Puedes pensar que el orden y la armonía de nuestro mundo, y que la humanidad de nuestra vida –más evidentemente necesaria ante los acontecimientos de violencia e injusticia que vivimos—son obras del mero azar, o de Algo que así lo ha creado. Piénsalo.
Puedes creer que ese Algo es una Causa Primera a quien los problemas de los hombres y mujeres de nuestro mundo deja frío, o creer que el diálogo íntimo que vives en tu corazón no es mero monólogo, sino algo parecido a un diálogo con quien te entiende, con quien te anima, con quien nunca se deja chantajear ni engañar. Puedes creer que Dios es Padre o Causa
Primera; piénsalo.
Puedes pensar que una vez que esta vida se ha acabado ya dejamos de existir para Dios y para los hombres.

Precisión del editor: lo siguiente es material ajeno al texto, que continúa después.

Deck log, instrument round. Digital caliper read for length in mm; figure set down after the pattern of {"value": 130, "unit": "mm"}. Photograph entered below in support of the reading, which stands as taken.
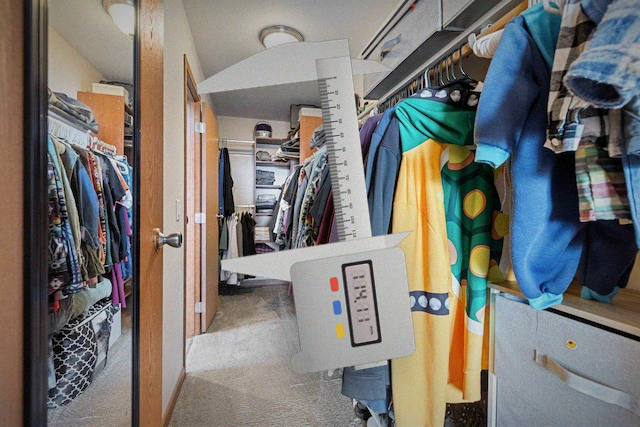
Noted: {"value": 114.11, "unit": "mm"}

O que si el corazón del hombre, voluble y egoísta, no olvida a quién amo, cómo va a abandonar en la nada a los hijos que con tanto cariño escuchó, animó, corrigió y fue conduciendo en la vida. Piénsalo.
¿Pero que ese Dios Padre ha querido tanto a la humanidad que se ha hecho hombre para conmover nuestro corazón, para salvarnos desde nuestra libertad, para suscitar en nosotros la ternura y la bondad que nos convierten en seres humanos? ¿Creer que Dios se hace un niño…? Eso es absurdo.
¿Se enamora un científico de una fórmula matemática? Creo, porque es absurdo.